- _Task_
Look below and pull out each line with the word "people".

- _Input data_
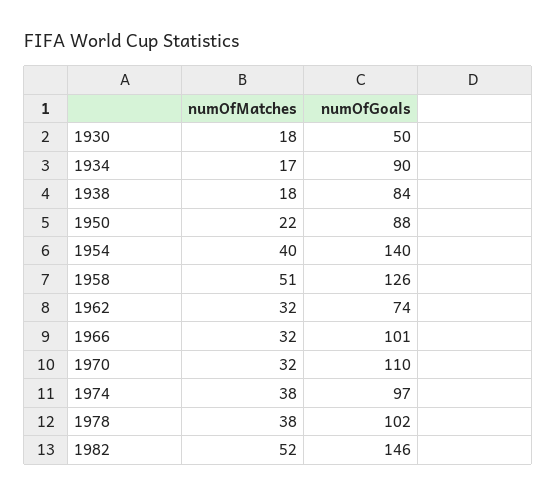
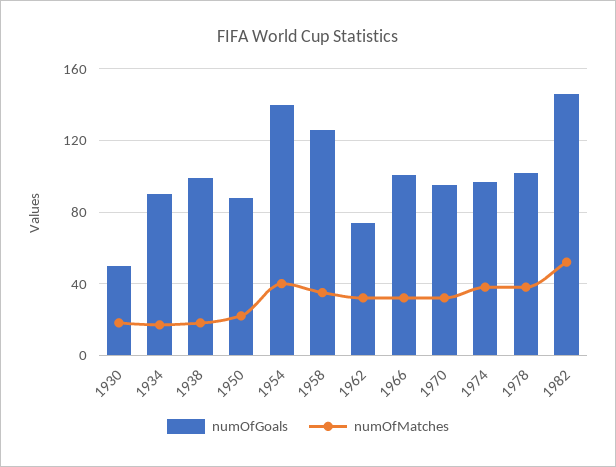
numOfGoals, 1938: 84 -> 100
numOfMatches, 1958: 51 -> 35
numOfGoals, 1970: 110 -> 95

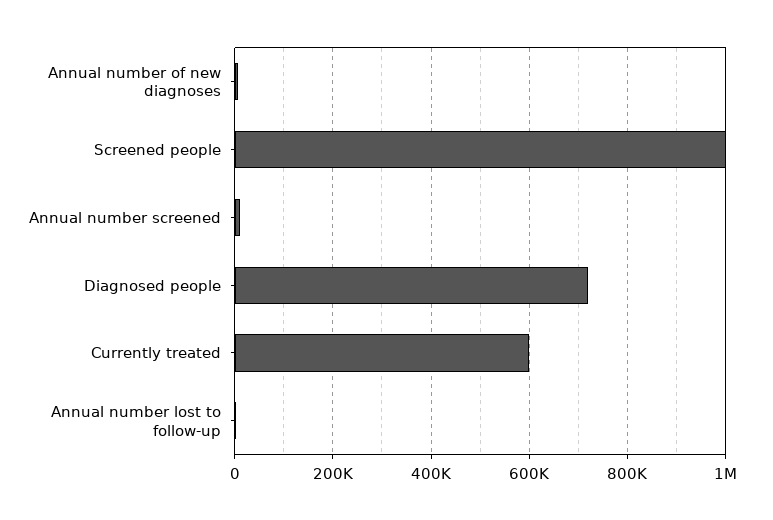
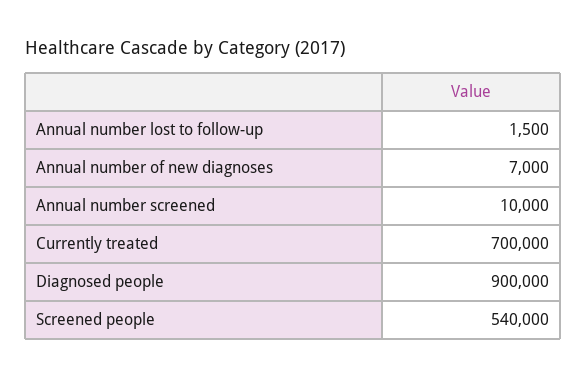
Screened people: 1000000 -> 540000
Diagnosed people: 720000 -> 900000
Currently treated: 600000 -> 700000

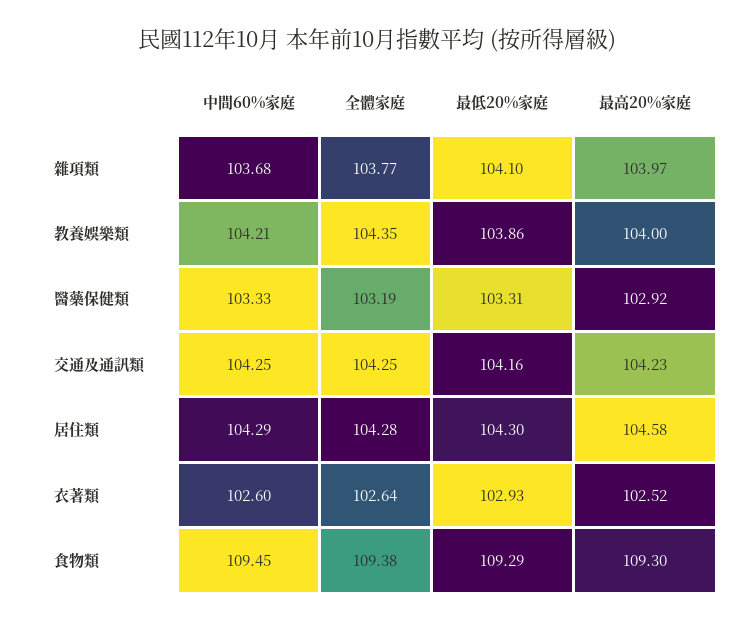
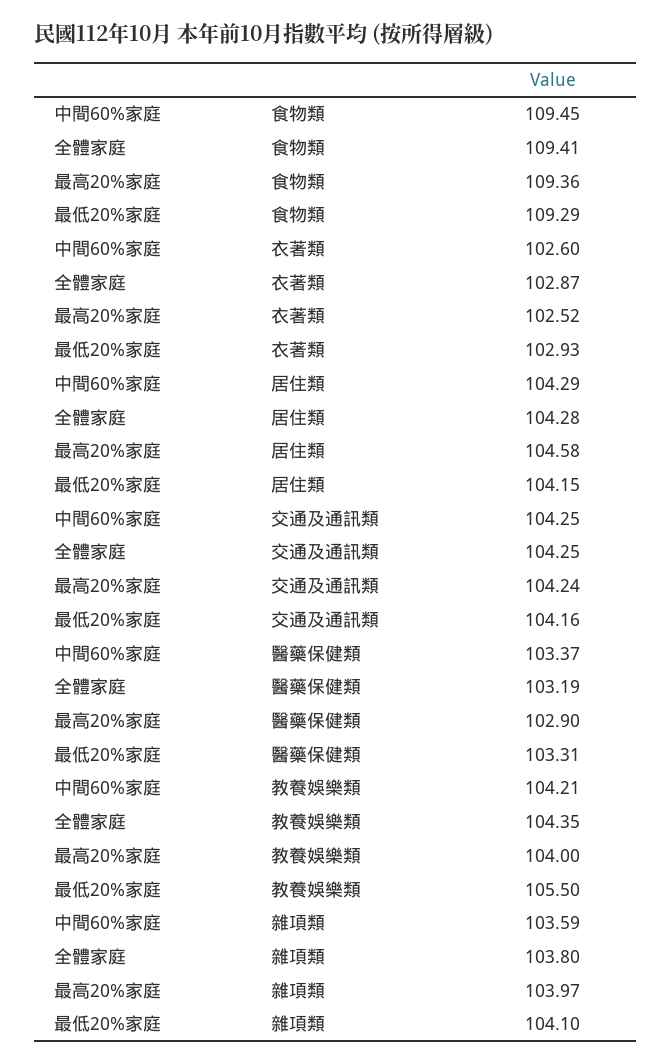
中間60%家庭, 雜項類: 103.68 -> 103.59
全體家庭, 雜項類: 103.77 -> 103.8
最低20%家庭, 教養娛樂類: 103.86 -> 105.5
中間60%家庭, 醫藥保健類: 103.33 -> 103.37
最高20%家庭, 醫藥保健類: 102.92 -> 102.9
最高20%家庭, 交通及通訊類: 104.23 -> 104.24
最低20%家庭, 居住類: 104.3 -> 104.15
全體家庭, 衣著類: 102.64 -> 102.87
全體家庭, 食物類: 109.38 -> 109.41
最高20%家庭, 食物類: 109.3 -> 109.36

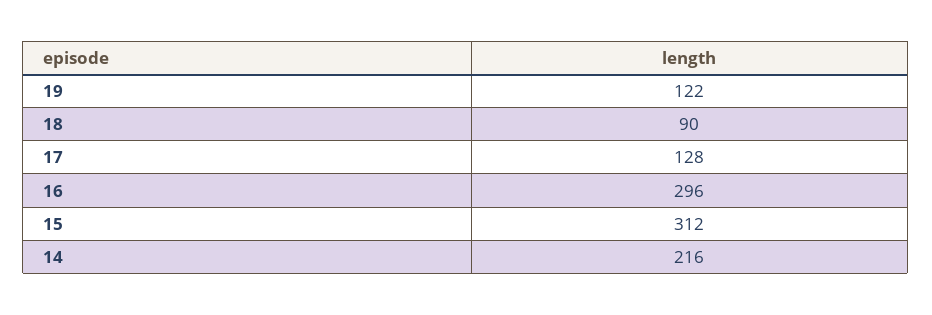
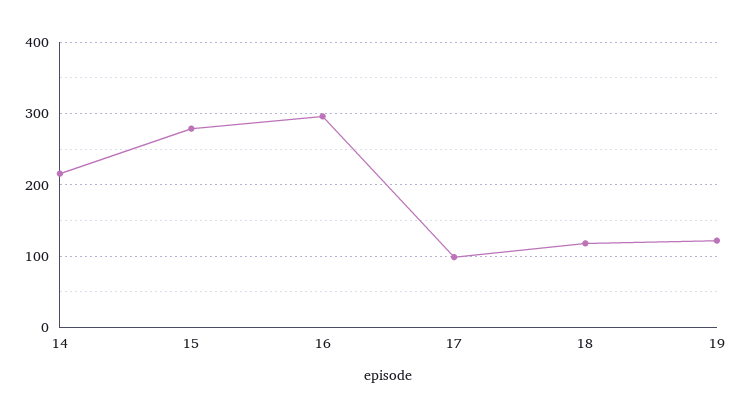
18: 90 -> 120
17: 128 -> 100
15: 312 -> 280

- _Output for this task_
Screened people: 1000000 -> 540000
Diagnosed people: 720000 -> 900000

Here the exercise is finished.